By Michael Bernick
Over the past year, I’ve been engaged in a research project on the transformation of employment in California since World War II. The project has involved research on the shifting employment relations in California (particularly the breakdown of the employer-employee relation and rise of contingent employment) as well the ebbs and flows of job creation and employment.
The chart below shows the growth and decline of total payroll jobs in California during the five recent Governors, beginning with Jerry Brown …
Among the storylines:
1. Job growth has been strong during the 35 year period under all Governors: Despite several ups and downs during the past 35 years, overall job growth has soared from 7.7 million payroll jobs in January 1975 to a high water mark of 15.2 million payroll jobs in July 2007, and around 14 million payroll jobs today. Job growth has been strong under all of the Governors, including Governor Schwarzenegger, until the current Recession.
2. Job growth was strongest during the 8 years of Jerry Brown’s Administration: The greatest job growth in absolute terms was during the eight years of Governor Deukmejian, when 2.7 million jobs were added. However, the more revealing job number is California’s job growth as percentage of national job growth. This was highest during the 8 years of Governor Brown, when California’s job growth of nearly 2 million jobs totaled 17% of the total payroll jobs added in the United States. California’s percentage of job growth has not been as high since that time.
3. Each of the 5 Governors has seen job growth in California undermined by major downturns in the national economy: In the last year of the Brown Administration, the national economy encountered its worst economic downturn since World War II, with national unemployment climbing to 10.8% in December 1982 (and California unemployment at a corresponding 11%).
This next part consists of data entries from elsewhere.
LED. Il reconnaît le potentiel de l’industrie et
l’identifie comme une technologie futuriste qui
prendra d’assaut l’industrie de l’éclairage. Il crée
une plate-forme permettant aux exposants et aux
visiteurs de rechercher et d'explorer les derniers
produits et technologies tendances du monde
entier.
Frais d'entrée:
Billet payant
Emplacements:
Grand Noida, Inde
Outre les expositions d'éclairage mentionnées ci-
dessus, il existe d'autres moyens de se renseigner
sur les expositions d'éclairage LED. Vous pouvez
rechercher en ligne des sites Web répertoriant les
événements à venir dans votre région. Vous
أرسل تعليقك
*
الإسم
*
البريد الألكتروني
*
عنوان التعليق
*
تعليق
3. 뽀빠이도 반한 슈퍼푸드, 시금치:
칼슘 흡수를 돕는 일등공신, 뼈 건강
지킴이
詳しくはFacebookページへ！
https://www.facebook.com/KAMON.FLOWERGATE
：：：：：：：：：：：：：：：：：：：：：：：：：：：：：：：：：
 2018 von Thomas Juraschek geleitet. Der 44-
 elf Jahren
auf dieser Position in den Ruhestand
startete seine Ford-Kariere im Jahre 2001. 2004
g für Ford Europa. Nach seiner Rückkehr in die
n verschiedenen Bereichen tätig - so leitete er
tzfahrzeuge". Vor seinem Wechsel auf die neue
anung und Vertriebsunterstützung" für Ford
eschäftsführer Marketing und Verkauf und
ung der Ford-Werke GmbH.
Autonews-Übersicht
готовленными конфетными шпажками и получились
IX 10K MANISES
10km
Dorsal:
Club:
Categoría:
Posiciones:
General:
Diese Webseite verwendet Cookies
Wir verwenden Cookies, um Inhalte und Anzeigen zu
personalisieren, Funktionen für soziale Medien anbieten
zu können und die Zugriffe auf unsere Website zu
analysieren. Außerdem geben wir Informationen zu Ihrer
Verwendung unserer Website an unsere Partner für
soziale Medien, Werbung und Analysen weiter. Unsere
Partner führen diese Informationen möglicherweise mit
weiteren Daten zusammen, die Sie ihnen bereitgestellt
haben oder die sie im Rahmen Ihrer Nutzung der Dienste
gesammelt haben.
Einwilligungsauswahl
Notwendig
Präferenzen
Similarly, Governor Wilson saw state unemployment climb to 9.9% in December 1992, as the national unemployment rose to 7.4%. For the first nearly three years of Governor Schwarzenegger’s tenure, job growth averaged over 235,000 jobs annually. Since the current national Recession started in mid-2007, California has averaged over 300,000 jobs lost annually, and unemployment today stands at 12.3%, following the rise of the national rate to 9.5%.
Marc Lifsher of the Los Angeles Times recently made reference to the job numbers noted above in a short posting in the newspaper’s online edition. This posting immediately brought forth claims of partisanship by the Whitman campaign, which has been trying to portray Brown as a “job killer”. Fair enough. If the Whitman campaign can show that these numbers are inaccurate or misleading, such should be done.
I have known and periodically supported Jerry Brown since serving as a summer law school intern in the office of his State and Consumer Services Secretary, Leonard Grimes, in 1978. I recall well the job debates and policies of the 1970s and early 1980s. There was then and remains today a real and destructive anti-business wing of the Democratic Party in California. But Brown was not a part of it then, and he is not remotely part of it today.